The Year Streams Became Supreme
2016 showed the music industry that streaming is next up on the horizon to change the way music listeners consume music. 2017 was the year that this notion was consecrated. The Grammys was probably the first biggest event to show just how powerful streaming has become, especially with Chance the Rapper winning best new artist. Chance, probably the biggest independent rapper to date, was only eligible for nomination due to the Grammys updating the rules allowing for streaming-only albums to be included in nominations.
Music consumption via streaming continues to trend up. According to the RIAA (the Recording Industry Association of America) revenues from streaming services account for 62 percent of total market share. Even though digital downloads were down, streaming services were up 48 percent across all categories of streaming—which was a record high. Industry analysts believe that this trend could be in part to streaming not being limited anymore to just smartphones and laptops, but now available on devices such as Google Home, Amazon Echo, and Sonos to name a few.

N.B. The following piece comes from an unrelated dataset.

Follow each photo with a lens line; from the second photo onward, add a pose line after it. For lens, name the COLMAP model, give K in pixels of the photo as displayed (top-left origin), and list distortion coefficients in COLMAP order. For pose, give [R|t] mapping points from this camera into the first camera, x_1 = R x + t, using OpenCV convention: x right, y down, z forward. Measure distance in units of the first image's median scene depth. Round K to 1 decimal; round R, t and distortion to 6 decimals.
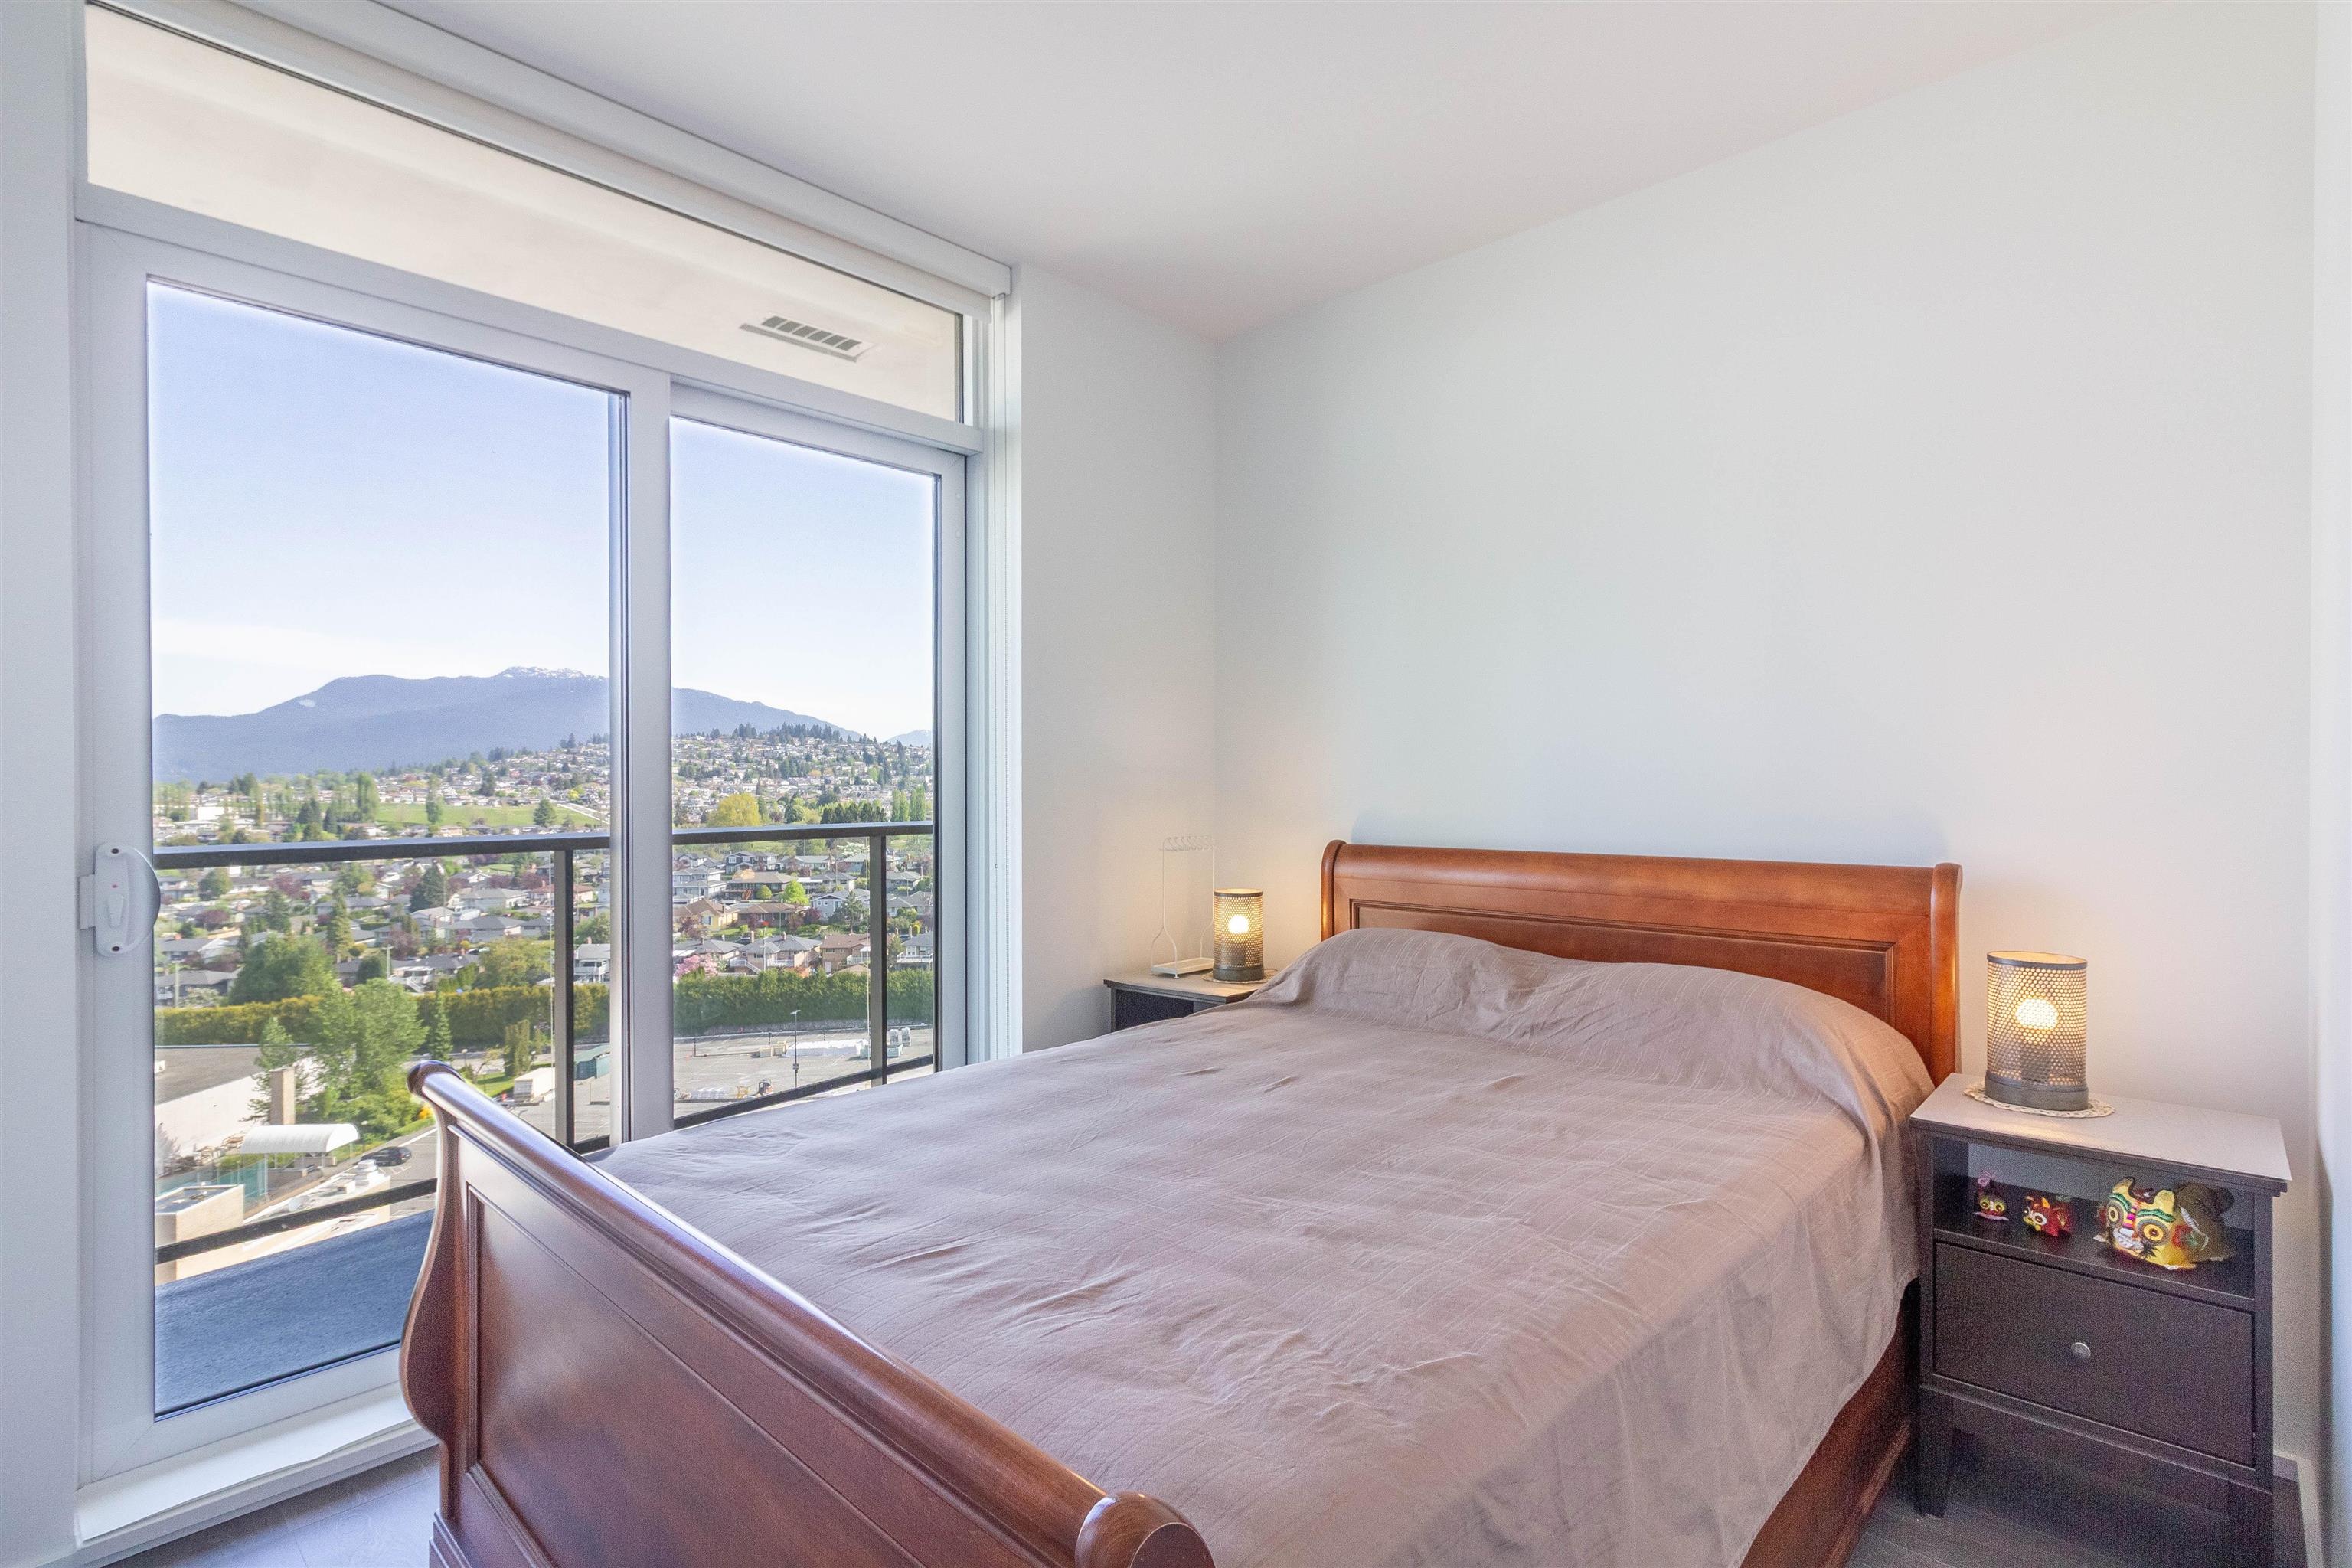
lens RADIAL K [[1111.3, 0, 1185.0], [0, 1111.3, 782.9], [0, 0, 1]] dist [-0.003444, -0.000030]
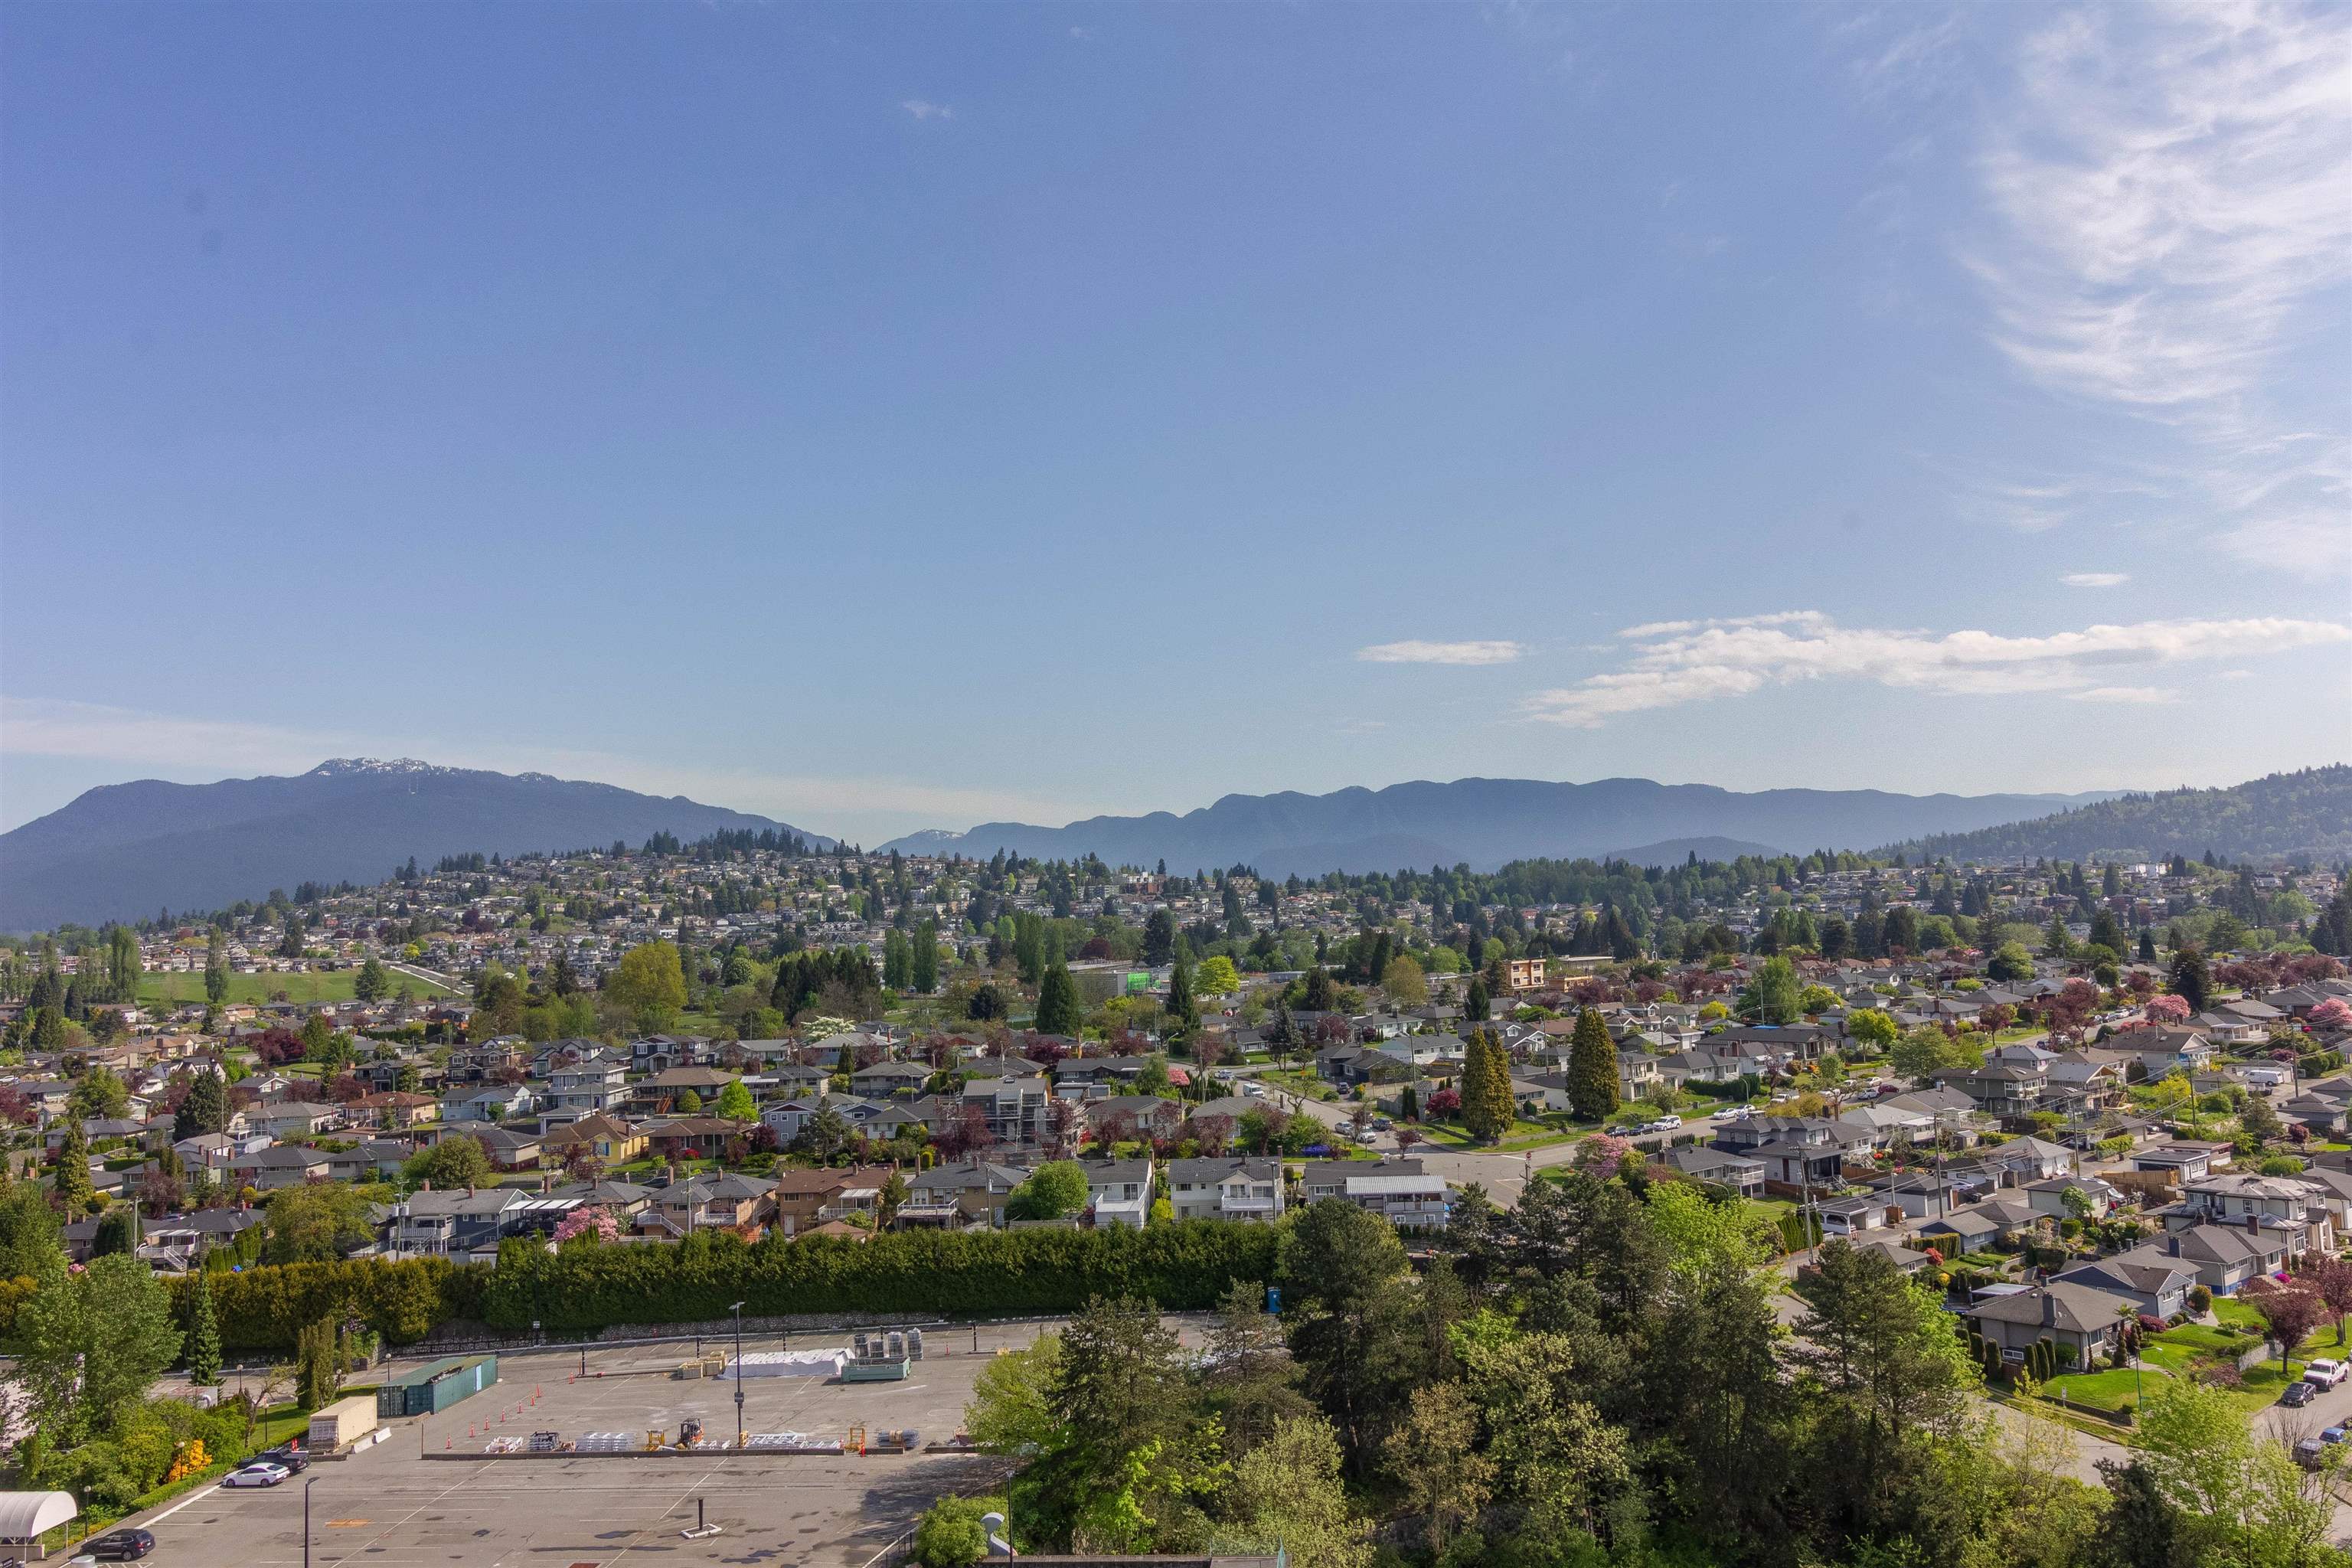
lens RADIAL K [[1217.1, 0, 1173.4], [0, 1217.1, 789.1], [0, 0, 1]] dist [-0.003883, -0.001024]
pose [[0.995564, -0.044445, -0.082923, -0.040552], [0.041924, 0.998611, -0.031901, -0.044527], [0.084225, 0.028283, 0.996045, 0.329117]]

Although 2017 was a great year for streaming, not all streaming services walked away with major trophies. It was a rough year for streaming giants: SoundCloud, Tidal and Pandora. SoundCloud unfortunately laid off 40 percent of its employee and struggled to stay afloat as a company altogether. New CEO Kerry Trainor restructured the platforms experience to focus more on creators making mild adjustments to stats and revamping the homepage. Pandora witnessed their CEO Tim Westergren step down and introduced a Premium subscription service that barely got 150,000 paying subscribers over the first 3 months. Finally, Tidal has had issues with building consistent membership growth resulting in the company only having about six months of working capital left.
All in all, streaming has changed the face of the music industry and has provided learning opportunities for most involved. According to a recent Goldman Sachs report, streaming will grow the recorded music industry to a $41 billion business by 2030. The music industry has not seen this type of trajectory since the 90s. 2018 looks bright for those who have mastered the thought that stream is supreme.